### Data for processing:
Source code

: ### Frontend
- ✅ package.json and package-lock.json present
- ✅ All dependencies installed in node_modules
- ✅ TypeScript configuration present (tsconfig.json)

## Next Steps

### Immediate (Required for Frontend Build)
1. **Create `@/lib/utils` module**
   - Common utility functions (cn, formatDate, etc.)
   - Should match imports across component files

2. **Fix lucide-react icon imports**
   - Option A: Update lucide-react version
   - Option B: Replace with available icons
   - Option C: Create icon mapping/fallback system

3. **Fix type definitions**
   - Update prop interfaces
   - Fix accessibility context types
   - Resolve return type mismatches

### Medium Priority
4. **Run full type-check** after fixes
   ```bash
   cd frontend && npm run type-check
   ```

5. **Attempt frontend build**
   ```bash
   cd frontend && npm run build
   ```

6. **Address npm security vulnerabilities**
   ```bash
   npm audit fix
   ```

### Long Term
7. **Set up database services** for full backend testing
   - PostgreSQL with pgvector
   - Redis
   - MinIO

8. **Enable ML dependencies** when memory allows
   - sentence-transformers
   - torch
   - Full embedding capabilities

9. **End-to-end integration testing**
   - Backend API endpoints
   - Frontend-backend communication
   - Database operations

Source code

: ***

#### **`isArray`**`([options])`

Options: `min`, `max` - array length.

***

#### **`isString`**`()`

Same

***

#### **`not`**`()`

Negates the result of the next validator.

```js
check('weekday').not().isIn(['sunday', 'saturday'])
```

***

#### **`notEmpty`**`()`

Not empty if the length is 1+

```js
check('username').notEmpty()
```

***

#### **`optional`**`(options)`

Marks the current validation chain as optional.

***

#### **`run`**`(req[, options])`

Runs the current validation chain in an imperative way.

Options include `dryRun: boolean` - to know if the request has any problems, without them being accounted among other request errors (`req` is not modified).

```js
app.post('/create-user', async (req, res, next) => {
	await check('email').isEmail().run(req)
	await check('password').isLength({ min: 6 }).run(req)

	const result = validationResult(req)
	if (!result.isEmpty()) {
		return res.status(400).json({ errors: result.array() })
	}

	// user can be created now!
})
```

### Brief:
When you write out the listing, keep every line exactly as it is above.

### Task response:
Source code

: ### Frontend
- ✅ package.json and package-lock.json present
- ✅ All dependencies installed in node_modules
- ✅ TypeScript configuration present (tsconfig.json)

## Next Steps

### Immediate (Required for Frontend Build)
1. **Create `@/lib/utils` module**
   - Common utility functions (cn, formatDate, etc.)
   - Should match imports across component files

2. **Fix lucide-react icon imports**
   - Option A: Update lucide-react version
   - Option B: Replace with available icons
   - Option C: Create icon mapping/fallback system

3. **Fix type definitions**
   - Update prop interfaces
   - Fix accessibility context types
   - Resolve return type mismatches

### Medium Priority
4. **Run full type-check** after fixes
   ```bash
   cd frontend && npm run type-check
   ```

5. **Attempt frontend build**
   ```bash
   cd frontend && npm run build
   ```

6. **Address npm security vulnerabilities**
   ```bash
   npm audit fix
   ```

### Long Term
7. **Set up database services** for full backend testing
   - PostgreSQL with pgvector
   - Redis
   - MinIO

8. **Enable ML dependencies** when memory allows
   - sentence-transformers
   - torch
   - Full embedding capabilities

9. **End-to-end integration testing**
   - Backend API endpoints
   - Frontend-backend communication
   - Database operations

Source code

: ***

#### **`isArray`**`([options])`

Options: `min`, `max` - array length.

***

#### **`isString`**`()`

Same

***

#### **`not`**`()`

Negates the result of the next validator.

```js
check('weekday').not().isIn(['sunday', 'saturday'])
```

***

#### **`notEmpty`**`()`

Not empty if the length is 1+

```js
check('username').notEmpty()
```

***

#### **`optional`**`(options)`

Marks the current validation chain as optional.

***

#### **`run`**`(req[, options])`

Runs the current validation chain in an imperative way.

Options include `dryRun: boolean` - to know if the request has any problems, without them being accounted among other request errors (`req` is not modified).

```js
app.post('/create-user', async (req, res, next) => {
	await check('email').isEmail().run(req)
	await check('password').isLength({ min: 6 }).run(req)

	const result = validationResult(req)
	if (!result.isEmpty()) {
		return res.status(400).json({ errors: result.array() })
	}

	// user can be created now!
})
```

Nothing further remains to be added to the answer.